By Susan Martin, Senior Processing Archivist
Yesterday (30 August) was the 203rd anniversary of the birth of Transcendentalist Caroline Sturgis Tappan. When I searched old posts at the Beehive and discovered I’d never written about this interesting and talented woman, I decided I should correct that oversight.
Caroline Sturgis was born on 30 August 1819, the daughter of Elizabeth and William Sturgis of Boston. She had four sisters and one brother. As the daughter of a wealthy merchant, Caroline had quite the privileged upbringing and was educated by some of the most eminent 19th-century thinkers and teachers, including Amos Bronson Alcott, Dorothea Dix, and Margaret Fuller.
Today, Caroline is known primarily as a Transcendentalist poet and children’s author. Her poems appeared in The Dial with the byline “Z,” and her children’s stories were published (anonymously) as Rainbows for Children and The Magician’s Show Box. She was also an intimate friend and confidante of both Ralph Waldo Emerson and Margaret Fuller, as described by Francis B. Dedmond in 1988, Kathleen Lawrence in 2005, and Megan Marshall in 2013.
Given her accomplishments and important literary connections, I think Caroline gets short shrift in histories of the Transcendentalist movement. I found no record of a full-length biography, though she’s mentioned in passing in biographies of Emerson, Fuller, Henry James, Nathaniel Hawthorne, and Sophia Peabody Hawthorne.
Caroline may have been overshadowed by her older sister, Ellen Sturgis Hooper, who was also a poet.

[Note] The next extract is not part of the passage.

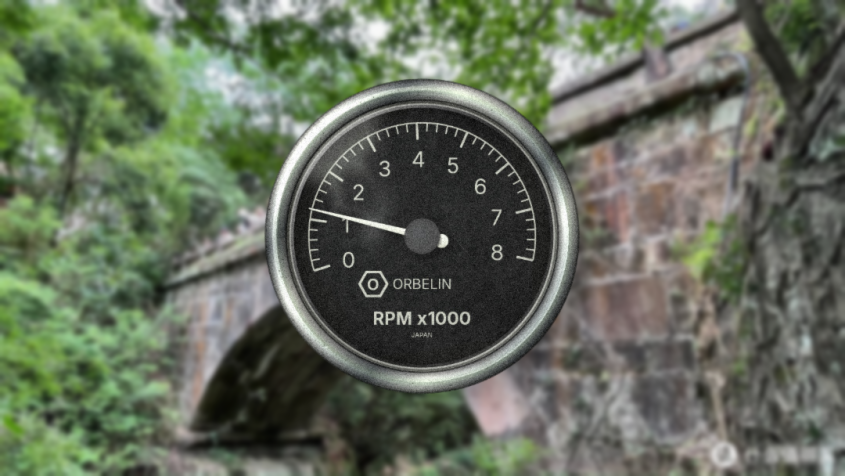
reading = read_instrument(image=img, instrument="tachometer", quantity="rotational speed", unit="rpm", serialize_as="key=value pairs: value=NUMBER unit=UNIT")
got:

Even the notice that appeared in the pages of Literature magazine (page 178-82) after Caroline’s death, which characterized her work as “daring” and brilliant,” spent more time praising her sister’s “finer [poetic] touch” and citing Ellen’s poetry. You can see a similar dynamic in an 1885 article in The Journal of Speculative Philosophy (pp. 249-50).
Meanwhile, a joint biographical sketch of the sisters in Notable American Women (vol. 2, pp. 214-5) describes Caroline as “the more outgoing and unconventional of the two.” One of her poems, published in The Dial in October 1840, begins with these lines:
Greatly to Be
Is enough for me,
Is enough for thee.
As an archivist, I’m most familiar with Caroline through her manuscript correspondence, which appears in a few different collections at the MHS, including the Davis-Sturgis-Tappan family papers and the Sturgis-Hooper family papers. Author Megan Marshall calls Caroline “high-spirited” (p. 100), and after reading through some of her letters, I have to agree. You can almost picture her grinning to herself as she writes. Here’s a sampling:
To her sister Ellen, 18 Sep. 1838: “Your tortoise of a letter has at length been welcomed at Naushon, & I thought at first it was from father, until I perceived it had no date & then I knew that it must of course be from you. I suppose you think time is nothing & it is not worth while to note down the day when you write.”
To Lidian Jackson Emerson, 4 June 1839: “I am sure it is very kind for you & Mr Emerson to invite me to stay with you, for I am as uninteresting as possible, & have nothing to say. […] I shall not send my love to the baby for I never like anything that can only express itself by doleful cries. I only love it when it arrives at smiles.”
To Ellen, about a mouse, 29 Sep. 1839: “I called him Romeo, because he roamed about & squealed O! all the time.”
To her husband William A. Tappan, 17 Jan. 1849: “It seems to be a great trouble to build a house & after it is done we shall feel as if we must like it whether we do or not.”
To her father William Sturgis, 9 Mar. 1854: “You know children will be children & mine do not make any pretensions to be angels, except that the other day Ellen refused a tart which was offered her, saying her mother did not let her eat tarts, which I consider slightly angelic.”
As an added treat, Caroline frequently illustrated her letters.
Caroline Sturgis married William Aspinwall Tappan, son of abolitionist Lewis Tappan, in 1847. The couple had two daughters, Ellen and Mary. Caroline survived all her siblings, dying on 20 October 1888, and is buried at Mount Auburn Cemetery in Cambridge, Mass. In the 1930s, the Tappans’ home, Tanglewood, was donated to the Boston Symphony Orchestra by their daughter and granddaughter.
I hope you’ve enjoyed learning about Caroline Sturgis Tappan as much as I have!